Dataset entries:
[Start of Attachment]

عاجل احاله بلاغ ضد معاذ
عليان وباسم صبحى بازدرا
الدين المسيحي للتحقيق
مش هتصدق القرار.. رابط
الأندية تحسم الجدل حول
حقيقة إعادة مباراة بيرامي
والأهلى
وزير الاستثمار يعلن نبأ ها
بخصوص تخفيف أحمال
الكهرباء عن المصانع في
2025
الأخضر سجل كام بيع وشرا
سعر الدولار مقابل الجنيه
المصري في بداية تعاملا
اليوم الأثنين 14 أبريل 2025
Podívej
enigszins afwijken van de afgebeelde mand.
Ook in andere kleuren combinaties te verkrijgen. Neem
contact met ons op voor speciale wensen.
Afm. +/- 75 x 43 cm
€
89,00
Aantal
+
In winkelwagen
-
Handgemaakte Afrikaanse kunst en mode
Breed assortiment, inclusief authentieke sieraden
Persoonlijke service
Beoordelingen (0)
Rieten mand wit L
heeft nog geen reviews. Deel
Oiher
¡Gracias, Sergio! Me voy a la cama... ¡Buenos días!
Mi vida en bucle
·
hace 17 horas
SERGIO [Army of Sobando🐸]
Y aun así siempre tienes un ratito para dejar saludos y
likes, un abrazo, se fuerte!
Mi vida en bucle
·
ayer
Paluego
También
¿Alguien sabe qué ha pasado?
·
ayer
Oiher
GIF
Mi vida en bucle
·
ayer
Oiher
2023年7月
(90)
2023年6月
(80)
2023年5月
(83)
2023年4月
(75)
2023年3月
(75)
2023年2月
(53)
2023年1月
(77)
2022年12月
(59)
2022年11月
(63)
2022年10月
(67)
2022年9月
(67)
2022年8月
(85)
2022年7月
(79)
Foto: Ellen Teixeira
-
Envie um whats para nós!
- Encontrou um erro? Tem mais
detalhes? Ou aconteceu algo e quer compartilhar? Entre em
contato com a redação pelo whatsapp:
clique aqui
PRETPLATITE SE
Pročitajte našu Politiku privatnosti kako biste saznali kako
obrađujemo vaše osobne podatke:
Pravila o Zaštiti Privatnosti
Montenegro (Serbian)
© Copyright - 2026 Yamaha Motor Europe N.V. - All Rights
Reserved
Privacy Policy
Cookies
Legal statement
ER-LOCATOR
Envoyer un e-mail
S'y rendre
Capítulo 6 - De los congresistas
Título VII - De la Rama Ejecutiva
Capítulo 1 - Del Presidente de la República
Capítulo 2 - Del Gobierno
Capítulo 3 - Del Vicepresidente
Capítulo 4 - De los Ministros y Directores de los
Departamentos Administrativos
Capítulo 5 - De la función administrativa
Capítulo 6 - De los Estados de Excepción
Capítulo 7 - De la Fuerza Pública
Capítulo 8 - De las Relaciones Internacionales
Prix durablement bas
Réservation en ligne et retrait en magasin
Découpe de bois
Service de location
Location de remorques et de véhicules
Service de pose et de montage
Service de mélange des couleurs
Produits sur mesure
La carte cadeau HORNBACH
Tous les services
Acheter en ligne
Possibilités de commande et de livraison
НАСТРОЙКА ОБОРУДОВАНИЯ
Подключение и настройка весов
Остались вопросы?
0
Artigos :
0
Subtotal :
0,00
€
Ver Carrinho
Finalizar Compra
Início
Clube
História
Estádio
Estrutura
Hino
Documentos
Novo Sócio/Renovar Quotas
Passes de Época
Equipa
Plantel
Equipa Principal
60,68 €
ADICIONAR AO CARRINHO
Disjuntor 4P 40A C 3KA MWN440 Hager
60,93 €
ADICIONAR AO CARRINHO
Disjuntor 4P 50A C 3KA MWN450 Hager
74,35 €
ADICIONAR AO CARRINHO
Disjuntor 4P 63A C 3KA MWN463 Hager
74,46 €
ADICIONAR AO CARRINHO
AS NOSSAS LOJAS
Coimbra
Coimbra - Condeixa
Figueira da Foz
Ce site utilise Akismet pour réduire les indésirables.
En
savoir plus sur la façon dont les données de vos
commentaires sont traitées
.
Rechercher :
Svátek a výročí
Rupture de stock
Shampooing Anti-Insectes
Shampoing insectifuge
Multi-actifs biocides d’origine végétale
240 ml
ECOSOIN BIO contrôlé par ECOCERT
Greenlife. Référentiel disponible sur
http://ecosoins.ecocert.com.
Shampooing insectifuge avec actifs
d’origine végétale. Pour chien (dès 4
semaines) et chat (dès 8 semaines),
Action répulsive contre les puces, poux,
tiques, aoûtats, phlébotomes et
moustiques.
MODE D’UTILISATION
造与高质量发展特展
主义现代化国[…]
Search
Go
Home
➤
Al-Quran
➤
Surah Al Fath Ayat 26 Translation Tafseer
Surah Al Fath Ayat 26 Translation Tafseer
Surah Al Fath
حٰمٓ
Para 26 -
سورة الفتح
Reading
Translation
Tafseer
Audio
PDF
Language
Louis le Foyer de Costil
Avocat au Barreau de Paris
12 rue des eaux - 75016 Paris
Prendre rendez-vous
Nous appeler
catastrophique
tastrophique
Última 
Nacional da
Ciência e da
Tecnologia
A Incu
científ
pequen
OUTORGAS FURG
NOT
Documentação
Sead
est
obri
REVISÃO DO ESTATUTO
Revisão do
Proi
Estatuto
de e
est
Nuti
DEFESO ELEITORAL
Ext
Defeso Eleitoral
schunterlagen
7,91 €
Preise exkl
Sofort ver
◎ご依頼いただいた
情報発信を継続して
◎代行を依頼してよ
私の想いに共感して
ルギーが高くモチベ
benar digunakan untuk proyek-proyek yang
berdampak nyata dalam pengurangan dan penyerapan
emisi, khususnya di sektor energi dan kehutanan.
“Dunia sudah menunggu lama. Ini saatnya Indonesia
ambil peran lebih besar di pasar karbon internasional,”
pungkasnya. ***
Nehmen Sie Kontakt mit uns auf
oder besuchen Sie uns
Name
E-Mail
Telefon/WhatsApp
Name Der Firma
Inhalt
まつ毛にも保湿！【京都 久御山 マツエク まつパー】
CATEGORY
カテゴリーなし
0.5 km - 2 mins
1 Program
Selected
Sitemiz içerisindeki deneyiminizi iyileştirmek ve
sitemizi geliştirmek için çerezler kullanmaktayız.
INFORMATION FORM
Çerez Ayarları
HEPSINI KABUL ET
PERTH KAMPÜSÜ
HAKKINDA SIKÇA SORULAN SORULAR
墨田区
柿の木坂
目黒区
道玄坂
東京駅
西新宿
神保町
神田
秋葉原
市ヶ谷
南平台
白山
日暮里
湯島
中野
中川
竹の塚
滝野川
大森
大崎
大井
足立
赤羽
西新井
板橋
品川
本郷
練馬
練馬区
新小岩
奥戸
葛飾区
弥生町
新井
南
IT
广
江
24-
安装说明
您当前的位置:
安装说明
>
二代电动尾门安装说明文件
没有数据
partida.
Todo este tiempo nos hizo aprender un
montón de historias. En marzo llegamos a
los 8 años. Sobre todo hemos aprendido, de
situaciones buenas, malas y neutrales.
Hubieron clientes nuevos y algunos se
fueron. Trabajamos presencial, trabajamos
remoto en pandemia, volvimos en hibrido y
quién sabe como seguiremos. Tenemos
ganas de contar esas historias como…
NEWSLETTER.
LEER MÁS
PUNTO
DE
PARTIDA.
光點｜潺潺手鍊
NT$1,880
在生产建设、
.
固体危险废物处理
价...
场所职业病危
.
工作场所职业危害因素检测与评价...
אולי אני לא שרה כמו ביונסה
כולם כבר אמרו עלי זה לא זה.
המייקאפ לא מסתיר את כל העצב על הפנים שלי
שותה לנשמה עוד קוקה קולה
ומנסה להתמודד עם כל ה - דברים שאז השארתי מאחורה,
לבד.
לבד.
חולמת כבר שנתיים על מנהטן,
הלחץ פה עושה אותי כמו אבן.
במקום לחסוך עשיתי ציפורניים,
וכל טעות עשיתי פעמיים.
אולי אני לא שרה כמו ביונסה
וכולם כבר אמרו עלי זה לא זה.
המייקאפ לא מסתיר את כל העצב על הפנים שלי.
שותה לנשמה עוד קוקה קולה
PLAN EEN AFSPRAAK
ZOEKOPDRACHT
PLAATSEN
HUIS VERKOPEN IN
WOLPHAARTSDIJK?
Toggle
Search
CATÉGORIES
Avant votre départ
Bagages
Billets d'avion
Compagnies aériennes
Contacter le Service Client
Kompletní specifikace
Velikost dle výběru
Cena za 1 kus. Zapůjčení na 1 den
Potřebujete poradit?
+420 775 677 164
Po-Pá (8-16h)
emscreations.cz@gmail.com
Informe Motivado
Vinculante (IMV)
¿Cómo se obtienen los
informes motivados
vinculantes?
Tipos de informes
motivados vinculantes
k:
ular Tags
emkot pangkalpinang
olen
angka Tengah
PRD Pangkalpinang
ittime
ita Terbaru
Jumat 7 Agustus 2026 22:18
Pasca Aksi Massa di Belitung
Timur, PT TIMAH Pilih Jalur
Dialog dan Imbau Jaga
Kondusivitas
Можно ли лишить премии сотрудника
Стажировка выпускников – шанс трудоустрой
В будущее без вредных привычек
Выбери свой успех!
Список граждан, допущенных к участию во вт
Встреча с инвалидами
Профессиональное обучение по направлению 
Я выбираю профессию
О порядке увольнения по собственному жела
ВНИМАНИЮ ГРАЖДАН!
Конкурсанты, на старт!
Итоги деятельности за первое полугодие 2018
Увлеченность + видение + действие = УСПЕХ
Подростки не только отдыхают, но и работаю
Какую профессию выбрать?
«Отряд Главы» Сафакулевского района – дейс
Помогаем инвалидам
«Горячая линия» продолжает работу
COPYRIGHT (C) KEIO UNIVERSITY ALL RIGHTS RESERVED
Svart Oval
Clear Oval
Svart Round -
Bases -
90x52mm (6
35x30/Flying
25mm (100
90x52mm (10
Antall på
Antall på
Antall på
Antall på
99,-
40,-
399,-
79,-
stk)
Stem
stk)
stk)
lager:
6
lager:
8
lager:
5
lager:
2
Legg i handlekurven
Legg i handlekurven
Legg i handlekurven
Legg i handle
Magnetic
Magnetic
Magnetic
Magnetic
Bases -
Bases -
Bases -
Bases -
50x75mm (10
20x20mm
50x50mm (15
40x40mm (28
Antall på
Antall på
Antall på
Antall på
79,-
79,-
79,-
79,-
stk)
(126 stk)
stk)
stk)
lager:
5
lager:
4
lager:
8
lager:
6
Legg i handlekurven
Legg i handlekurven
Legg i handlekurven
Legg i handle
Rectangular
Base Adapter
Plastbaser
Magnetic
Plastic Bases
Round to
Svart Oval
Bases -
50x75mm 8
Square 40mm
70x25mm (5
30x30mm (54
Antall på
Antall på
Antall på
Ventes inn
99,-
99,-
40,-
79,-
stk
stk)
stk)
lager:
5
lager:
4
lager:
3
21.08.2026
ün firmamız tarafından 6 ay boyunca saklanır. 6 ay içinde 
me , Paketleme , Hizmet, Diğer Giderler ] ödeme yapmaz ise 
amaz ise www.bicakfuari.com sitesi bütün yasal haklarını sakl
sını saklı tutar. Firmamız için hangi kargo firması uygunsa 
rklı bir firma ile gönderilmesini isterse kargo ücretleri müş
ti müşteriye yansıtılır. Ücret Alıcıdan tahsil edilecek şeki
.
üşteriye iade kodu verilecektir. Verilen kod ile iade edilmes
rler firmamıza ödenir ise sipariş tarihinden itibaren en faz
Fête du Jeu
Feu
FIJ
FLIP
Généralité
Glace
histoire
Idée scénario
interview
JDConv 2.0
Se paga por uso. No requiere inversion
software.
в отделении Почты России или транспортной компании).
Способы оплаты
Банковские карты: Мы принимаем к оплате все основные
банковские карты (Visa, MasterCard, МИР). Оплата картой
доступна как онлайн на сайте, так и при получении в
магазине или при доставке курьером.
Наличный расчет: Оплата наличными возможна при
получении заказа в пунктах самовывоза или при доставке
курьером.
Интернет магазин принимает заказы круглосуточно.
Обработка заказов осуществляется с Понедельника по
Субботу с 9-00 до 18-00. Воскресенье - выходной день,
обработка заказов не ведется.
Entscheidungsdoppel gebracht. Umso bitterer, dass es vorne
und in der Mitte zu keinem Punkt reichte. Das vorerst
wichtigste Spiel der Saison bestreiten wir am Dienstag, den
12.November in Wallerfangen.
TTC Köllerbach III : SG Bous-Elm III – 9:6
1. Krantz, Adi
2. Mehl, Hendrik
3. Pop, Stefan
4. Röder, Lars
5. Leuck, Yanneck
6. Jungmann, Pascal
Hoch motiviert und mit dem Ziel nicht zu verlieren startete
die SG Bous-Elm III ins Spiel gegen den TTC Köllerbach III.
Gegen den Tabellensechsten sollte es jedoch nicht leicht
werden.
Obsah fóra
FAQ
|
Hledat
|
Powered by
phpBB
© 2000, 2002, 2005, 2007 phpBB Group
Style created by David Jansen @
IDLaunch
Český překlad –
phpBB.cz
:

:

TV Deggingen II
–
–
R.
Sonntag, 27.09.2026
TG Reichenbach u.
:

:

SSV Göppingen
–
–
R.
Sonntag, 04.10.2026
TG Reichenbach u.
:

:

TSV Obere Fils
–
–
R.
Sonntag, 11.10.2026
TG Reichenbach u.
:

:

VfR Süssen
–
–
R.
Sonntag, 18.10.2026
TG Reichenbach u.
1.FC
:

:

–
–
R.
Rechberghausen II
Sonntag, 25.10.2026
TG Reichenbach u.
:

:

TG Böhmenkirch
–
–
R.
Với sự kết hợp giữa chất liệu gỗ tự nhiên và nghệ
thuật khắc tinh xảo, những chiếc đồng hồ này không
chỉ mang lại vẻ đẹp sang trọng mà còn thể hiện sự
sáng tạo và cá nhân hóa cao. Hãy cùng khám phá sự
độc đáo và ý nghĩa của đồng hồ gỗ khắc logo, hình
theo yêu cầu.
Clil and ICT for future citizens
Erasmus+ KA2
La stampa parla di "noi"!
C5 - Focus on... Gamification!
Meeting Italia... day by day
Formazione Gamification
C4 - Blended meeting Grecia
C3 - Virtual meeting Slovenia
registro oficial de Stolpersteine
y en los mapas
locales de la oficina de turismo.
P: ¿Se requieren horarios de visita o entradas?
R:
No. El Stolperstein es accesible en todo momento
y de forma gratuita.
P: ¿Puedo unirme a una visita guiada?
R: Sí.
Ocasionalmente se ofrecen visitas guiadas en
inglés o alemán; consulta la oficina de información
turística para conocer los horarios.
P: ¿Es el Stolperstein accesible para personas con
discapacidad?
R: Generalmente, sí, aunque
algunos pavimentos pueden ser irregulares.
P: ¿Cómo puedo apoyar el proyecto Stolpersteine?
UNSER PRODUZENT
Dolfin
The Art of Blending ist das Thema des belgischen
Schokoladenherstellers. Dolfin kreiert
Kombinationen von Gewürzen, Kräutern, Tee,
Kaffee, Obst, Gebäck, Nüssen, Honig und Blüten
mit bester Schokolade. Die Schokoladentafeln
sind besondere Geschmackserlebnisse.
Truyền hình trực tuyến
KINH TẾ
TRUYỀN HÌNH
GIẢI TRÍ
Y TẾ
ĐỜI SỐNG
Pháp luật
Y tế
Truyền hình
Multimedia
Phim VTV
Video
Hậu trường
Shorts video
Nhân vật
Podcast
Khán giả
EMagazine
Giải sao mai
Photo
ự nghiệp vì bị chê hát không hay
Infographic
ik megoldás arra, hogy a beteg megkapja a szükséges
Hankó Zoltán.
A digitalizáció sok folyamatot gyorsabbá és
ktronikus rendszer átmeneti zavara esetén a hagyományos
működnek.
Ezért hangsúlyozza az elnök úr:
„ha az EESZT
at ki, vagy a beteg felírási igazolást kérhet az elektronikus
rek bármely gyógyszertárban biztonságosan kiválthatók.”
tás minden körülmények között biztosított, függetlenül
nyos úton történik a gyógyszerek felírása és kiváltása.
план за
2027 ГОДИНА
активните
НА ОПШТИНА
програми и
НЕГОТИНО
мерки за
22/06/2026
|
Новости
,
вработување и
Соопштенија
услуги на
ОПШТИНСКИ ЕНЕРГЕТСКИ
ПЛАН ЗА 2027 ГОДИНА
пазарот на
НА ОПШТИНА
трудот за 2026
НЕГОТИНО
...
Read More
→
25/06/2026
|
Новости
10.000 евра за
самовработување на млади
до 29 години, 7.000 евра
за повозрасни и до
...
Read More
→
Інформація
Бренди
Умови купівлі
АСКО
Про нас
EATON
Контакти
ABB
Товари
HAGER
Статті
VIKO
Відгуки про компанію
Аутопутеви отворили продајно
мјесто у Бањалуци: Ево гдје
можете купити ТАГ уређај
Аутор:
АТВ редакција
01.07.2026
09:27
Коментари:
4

[End of Attachment]

Task description:
In the entries above, please find the line with "Субботу с 9-00" and the line with "Ocasionalmente se ofrecen visitas guiadas en", then write out exactly those two lines and every line between them, and nothing more.

Expected answer:
Субботу с 9-00 до 18-00. Воскресенье - выходной день,
обработка заказов не ведется.
Entscheidungsdoppel gebracht. Umso bitterer, dass es vorne
und in der Mitte zu keinem Punkt reichte. Das vorerst
wichtigste Spiel der Saison bestreiten wir am Dienstag, den
12.November in Wallerfangen.
TTC Köllerbach III : SG Bous-Elm III – 9:6
1. Krantz, Adi
2. Mehl, Hendrik
3. Pop, Stefan
4. Röder, Lars
5. Leuck, Yanneck
6. Jungmann, Pascal
Hoch motiviert und mit dem Ziel nicht zu verlieren startete
die SG Bous-Elm III ins Spiel gegen den TTC Köllerbach III.
Gegen den Tabellensechsten sollte es jedoch nicht leicht
werden.
Obsah fóra
FAQ
|
Hledat
|
Powered by
phpBB
© 2000, 2002, 2005, 2007 phpBB Group
Style created by David Jansen @
IDLaunch
Český překlad –
phpBB.cz
:

:

TV Deggingen II
–
–
R.
Sonntag, 27.09.2026
TG Reichenbach u.
:

:

SSV Göppingen
–
–
R.
Sonntag, 04.10.2026
TG Reichenbach u.
:

:

TSV Obere Fils
–
–
R.
Sonntag, 11.10.2026
TG Reichenbach u.
:

:

VfR Süssen
–
–
R.
Sonntag, 18.10.2026
TG Reichenbach u.
1.FC
:

:

–
–
R.
Rechberghausen II
Sonntag, 25.10.2026
TG Reichenbach u.
:

:

TG Böhmenkirch
–
–
R.
Với sự kết hợp giữa chất liệu gỗ tự nhiên và nghệ
thuật khắc tinh xảo, những chiếc đồng hồ này không
chỉ mang lại vẻ đẹp sang trọng mà còn thể hiện sự
sáng tạo và cá nhân hóa cao. Hãy cùng khám phá sự
độc đáo và ý nghĩa của đồng hồ gỗ khắc logo, hình
theo yêu cầu.
Clil and ICT for future citizens
Erasmus+ KA2
La stampa parla di "noi"!
C5 - Focus on... Gamification!
Meeting Italia... day by day
Formazione Gamification
C4 - Blended meeting Grecia
C3 - Virtual meeting Slovenia
registro oficial de Stolpersteine
y en los mapas
locales de la oficina de turismo.
P: ¿Se requieren horarios de visita o entradas?
R:
No. El Stolperstein es accesible en todo momento
y de forma gratuita.
P: ¿Puedo unirme a una visita guiada?
R: Sí.
Ocasionalmente se ofrecen visitas guiadas en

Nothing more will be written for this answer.